I didn’t take it that way! (laughter).
But they’re physically and mentally capable of achieving anything. I think they’re also the two most creative people I’ve ever met. It’s a pleasure to be in the room with them when we’re creating something. It’s hard to have perspective on it but (with a soft, warbling voice) I understand how much they love music, and they understand how much I love music. That is the first and strongest thing that brought us together—immediately.
There’s something deeply attractive about someone comfortable to take the backstage, knowing that the room in the back is just as vast as in the front.

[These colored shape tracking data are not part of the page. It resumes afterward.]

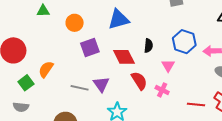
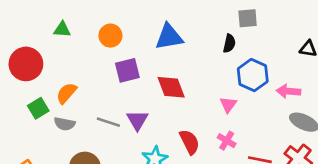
green triangle: (43, 11) -> (62, 30), moved
black semicircle: (148, 46) -> (229, 43), moved
red semicircle: (139, 81) -> (189, 142), moved
pink cross: (162, 90) -> (227, 141), moved
gray semicircle: (21, 107) -> (65, 124), moved

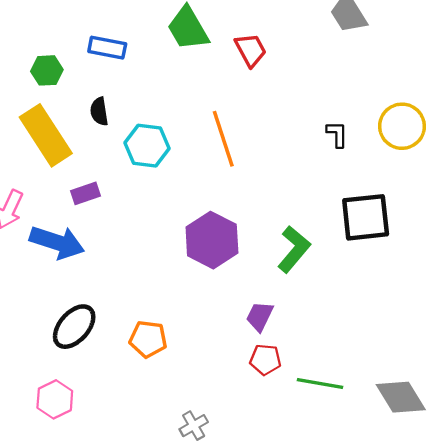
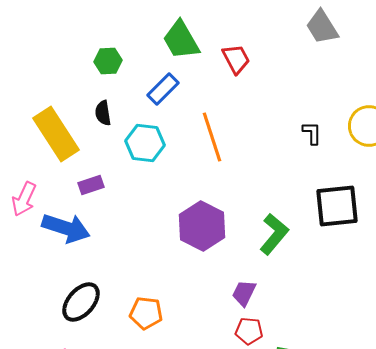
blue rectangle: (107, 48) -> (163, 89), moved, turned -56
green hexagon: (47, 70) -> (108, 61), moved

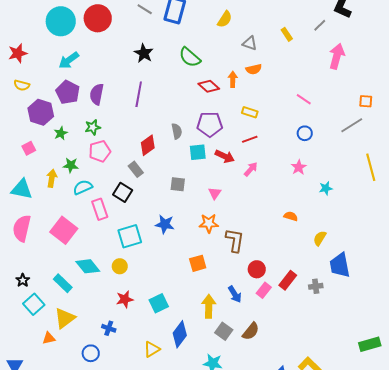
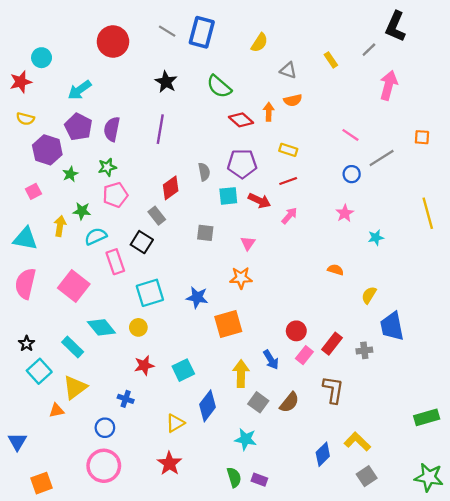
cyan circle: (61, 21) -> (42, 58), moved, size x0.6
gray line: (352, 125) -> (382, 158), moved
blue star: (165, 224) -> (197, 297), moved
brown L-shape: (235, 240) -> (333, 390), moved
orange square: (198, 263) -> (228, 324), size x1.4

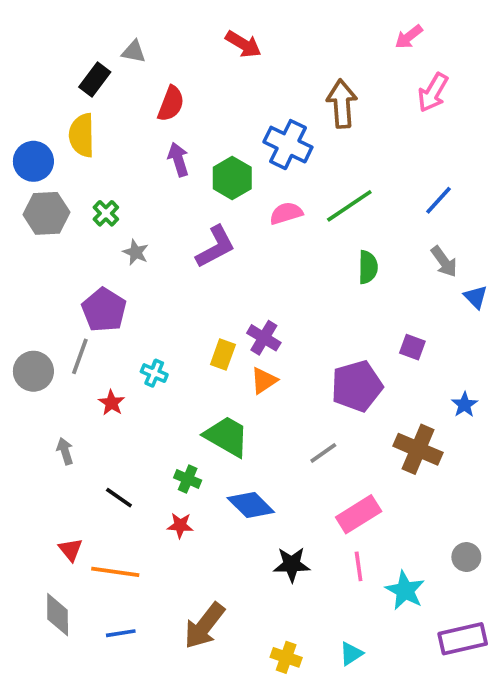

As I get older and sidestep the regular markers of age (marriage, kids, job…yadda yadda), I find myself a third wheel to many of my friends. I am invited for the ride but I also know I am the first to be dropped off because the others are going to home together.
The third wheel is lonely, even though it is often essential. It is connected although it feels far away from the other two. To make peace with being “within and without,” is to crack the code of life. It is also what J.D. Salinger’s character Franny says in Franny & Zooey, “I'm sick of not having the courage to be an absolute nobody. I'm sick of myself and everybody else that wants to make some kind of a splash."

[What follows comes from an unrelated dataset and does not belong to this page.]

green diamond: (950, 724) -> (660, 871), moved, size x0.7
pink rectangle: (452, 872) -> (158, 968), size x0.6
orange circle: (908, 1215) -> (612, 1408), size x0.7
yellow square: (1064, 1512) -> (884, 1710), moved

But it’s in the “courage to be an absolute nobody,” that we enter into spaces of curiosity and learning. The star of the show doesn’t get to experiment as much. This is where we find our lives.
Even as a band, Yo La Tengo also leans into the third wheel way of life. They are almost notorious for parading as a cover band. They perform and record covers in a way that their listeners make it almost a game to guess what songs they will cover next.
Playing a song that was not written by yourself is the musical act of being “within and without.” You can create an intimacy within the song as you perform it but you will not really know it. You will always be on the outside of that song because you don’t know exactly what happened when each chord was chosen and each word was argued for the final recording. To sing a cover is to be okay with that small distance from the conception of that song, but to get as close as an outsider can be.
James McNew embodies this closeness and distance at the same time and he is also the kind of somebody I desperately want to be around more often. He is gentle and he is supportive and he is excited to be in the spaces, no matter how far he is from the spotlight.
Other cute things about James McNew:
This whole reddit Q&A https://www.reddit.com/r/indieheads/comments/10xw5z6/hello_its_james_mcnew_of_yo_la_tengo_ama/
This interview: https://www.houstonpress.com/music/inquiring-minds-a-lengthy-chat-with-yo-la-tengo-bassist-james-mcnew-6507534?showFullText=true
Top songs: Damage, Deeper Into The Movies, Shadows, Stockholm Syndrome, Autumn Sweater, Green Arrow, One PM Again, Center of Gravity
Wow this is incredible! I got chills reading it. I’ve never read someone write about the 3rd wheel in this way
this is beautiful. i love yo la tengo. congrats on the publication!